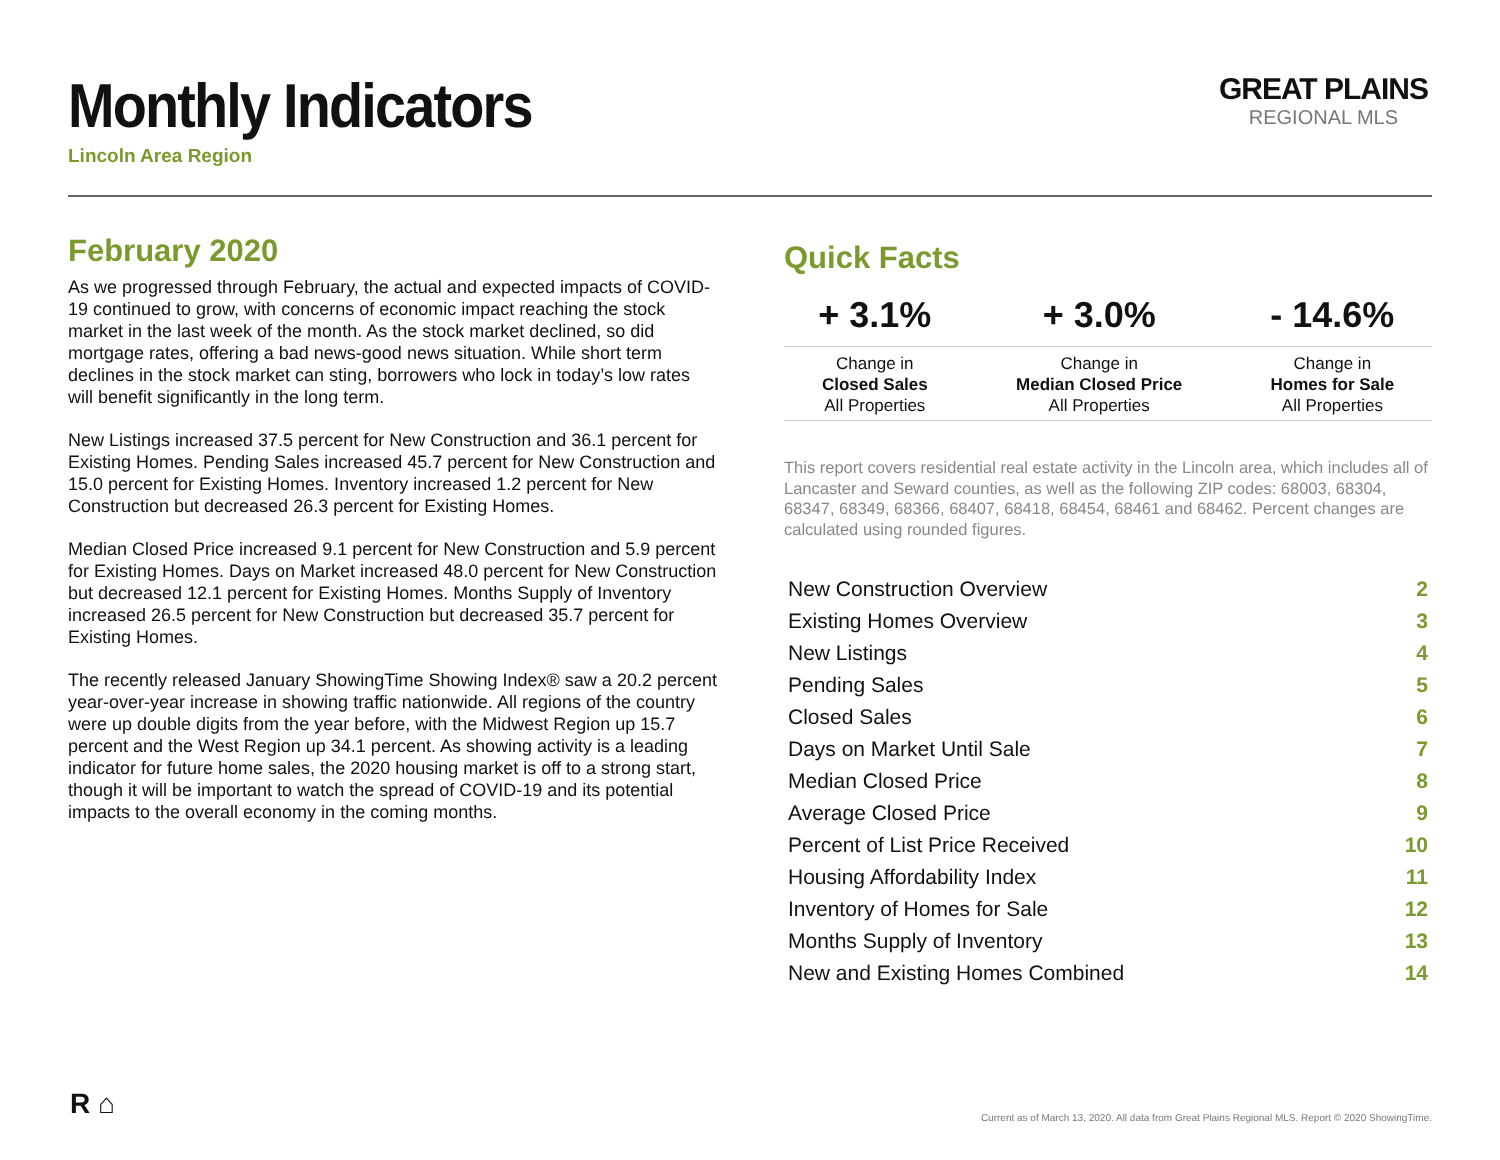Monthly Indicators
Lincoln Area Region
GREAT PLAINS
REGIONAL MLS
February 2020
As we progressed through February, the actual and expected impacts of COVID-19 continued to grow, with concerns of economic impact reaching the stock market in the last week of the month. As the stock market declined, so did mortgage rates, offering a bad news-good news situation. While short term declines in the stock market can sting, borrowers who lock in today’s low rates will benefit significantly in the long term.
New Listings increased 37.5 percent for New Construction and 36.1 percent for Existing Homes. Pending Sales increased 45.7 percent for New Construction and 15.0 percent for Existing Homes. Inventory increased 1.2 percent for New Construction but decreased 26.3 percent for Existing Homes.
Median Closed Price increased 9.1 percent for New Construction and 5.9 percent for Existing Homes. Days on Market increased 48.0 percent for New Construction but decreased 12.1 percent for Existing Homes. Months Supply of Inventory increased 26.5 percent for New Construction but decreased 35.7 percent for Existing Homes.
The recently released January ShowingTime Showing Index® saw a 20.2 percent year-over-year increase in showing traffic nationwide. All regions of the country were up double digits from the year before, with the Midwest Region up 15.7 percent and the West Region up 34.1 percent. As showing activity is a leading indicator for future home sales, the 2020 housing market is off to a strong start, though it will be important to watch the spread of COVID-19 and its potential impacts to the overall economy in the coming months.
Quick Facts
| + 3.1% | + 3.0% | - 14.6% |
| --- | --- | --- |
| Change in Closed Sales All Properties | Change in Median Closed Price All Properties | Change in Homes for Sale All Properties |
This report covers residential real estate activity in the Lincoln area, which includes all of Lancaster and Seward counties, as well as the following ZIP codes: 68003, 68304, 68347, 68349, 68366, 68407, 68418, 68454, 68461 and 68462. Percent changes are calculated using rounded figures.
| New Construction Overview | 2 |
| Existing Homes Overview | 3 |
| New Listings | 4 |
| Pending Sales | 5 |
| Closed Sales | 6 |
| Days on Market Until Sale | 7 |
| Median Closed Price | 8 |
| Average Closed Price | 9 |
| Percent of List Price Received | 10 |
| Housing Affordability Index | 11 |
| Inventory of Homes for Sale | 12 |
| Months Supply of Inventory | 13 |
| New and Existing Homes Combined | 14 |
R ⌂
Current as of March 13, 2020. All data from Great Plains Regional MLS. Report © 2020 ShowingTime.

________________________________________

* WHAT IS REQUIRED *
Please return each line of the data above in which the word "Overview" occurs.

* ANSWER TO THIS PROBLEM *
| New Construction Overview | 2 |
| Existing Homes Overview | 3 |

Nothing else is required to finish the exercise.